*Exercise description*
The records that follow are to be reproduced exactly. Any pictures in them are left out.

*Records for the exercise*
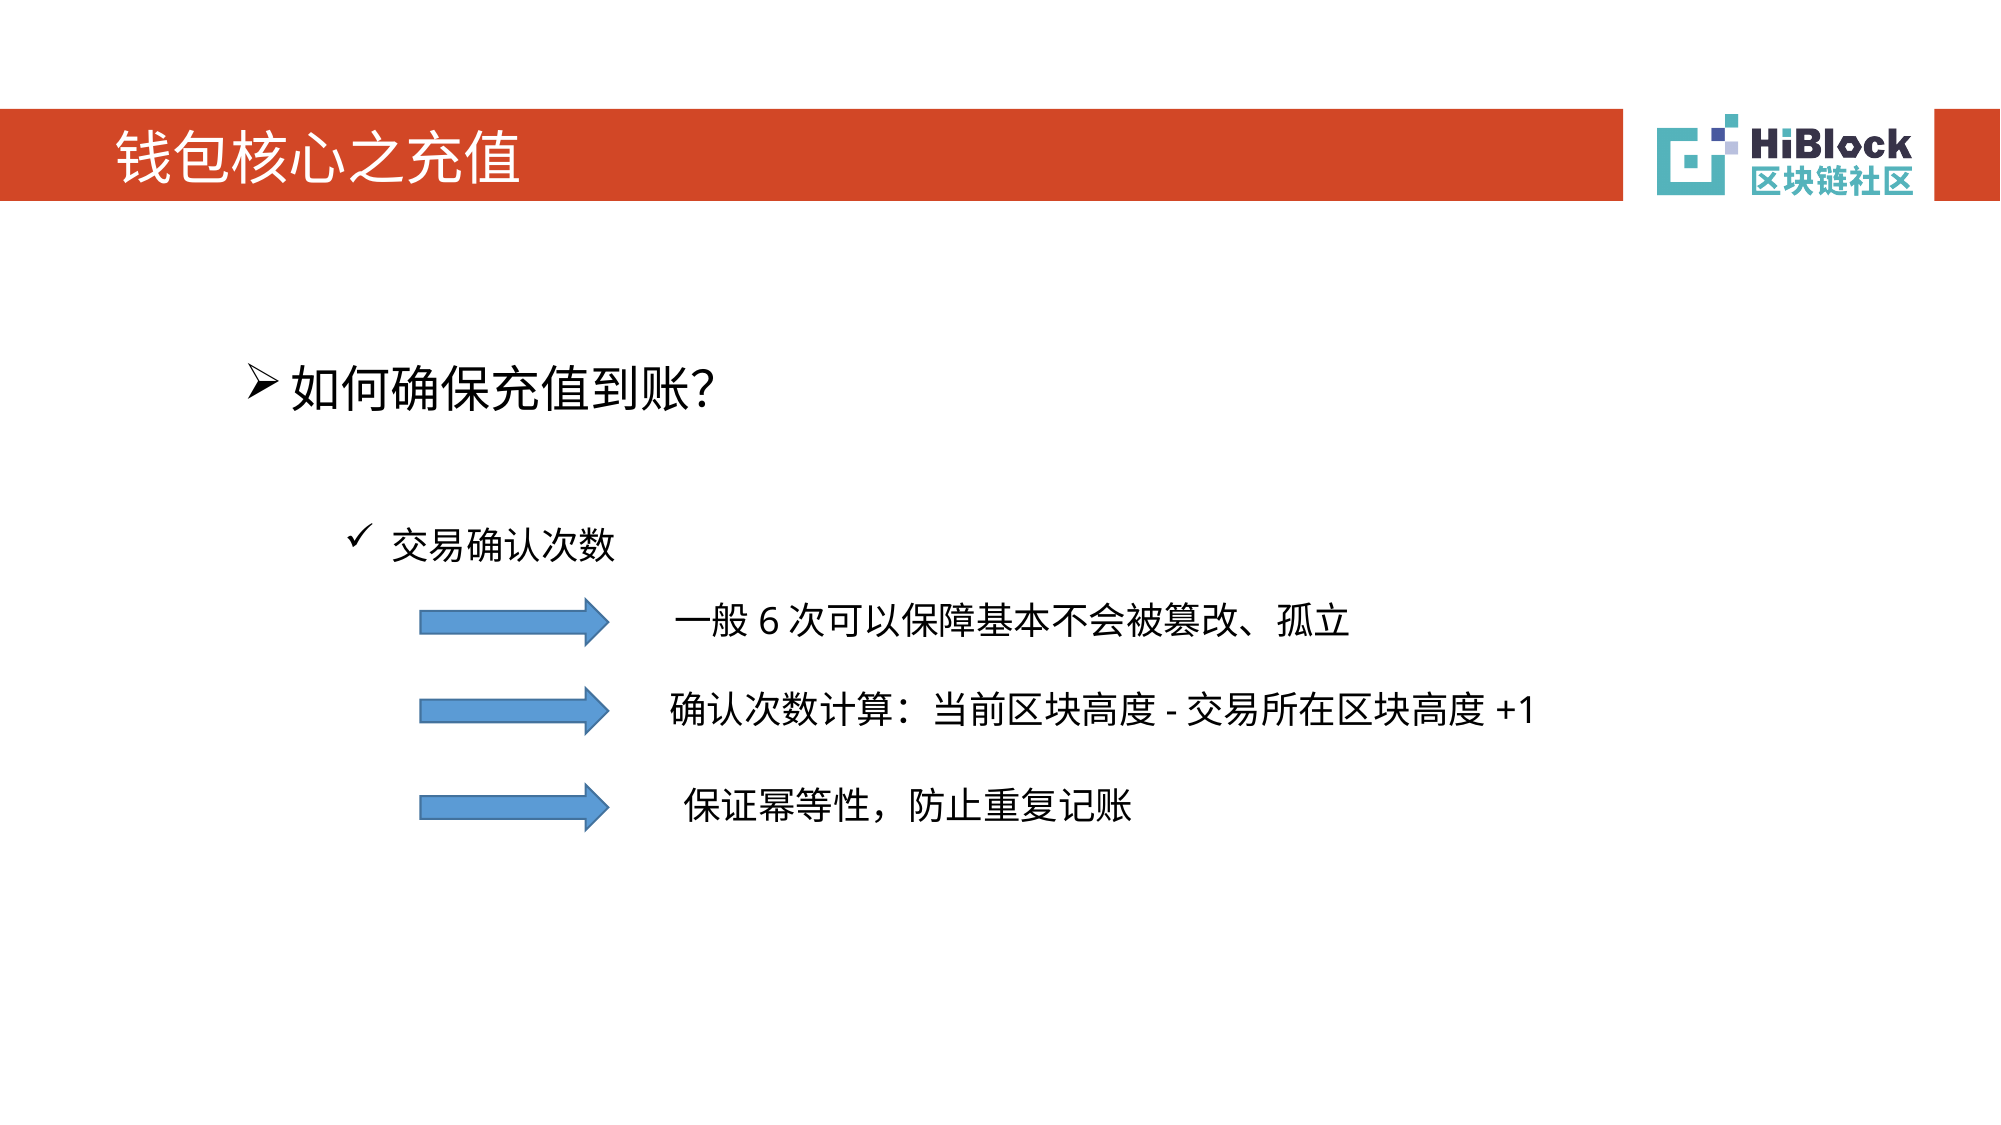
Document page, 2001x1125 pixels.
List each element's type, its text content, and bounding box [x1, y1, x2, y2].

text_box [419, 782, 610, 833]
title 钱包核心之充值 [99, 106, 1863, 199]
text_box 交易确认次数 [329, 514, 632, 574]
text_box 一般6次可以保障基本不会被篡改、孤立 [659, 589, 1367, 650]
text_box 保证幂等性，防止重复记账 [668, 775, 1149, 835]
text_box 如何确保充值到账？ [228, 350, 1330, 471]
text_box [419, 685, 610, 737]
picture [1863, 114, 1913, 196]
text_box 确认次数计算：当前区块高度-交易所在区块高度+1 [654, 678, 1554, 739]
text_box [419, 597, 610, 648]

*Response for this exercise*
Document page, 2001x1125 pixels.
List each element's type, its text content, and bounding box [x1, y1, x2, y2].

text_box [419, 782, 610, 833]
title 钱包核心之充值 [99, 106, 1863, 199]
text_box 交易确认次数 [329, 514, 632, 574]
text_box 一般6次可以保障基本不会被篡改、孤立 [659, 589, 1367, 650]
text_box 保证幂等性，防止重复记账 [668, 775, 1149, 835]
text_box 如何确保充值到账？ [228, 350, 1330, 471]
text_box [419, 685, 610, 737]
picture [1863, 114, 1913, 196]
text_box 确认次数计算：当前区块高度-交易所在区块高度+1 [654, 678, 1554, 739]
text_box [419, 597, 610, 648]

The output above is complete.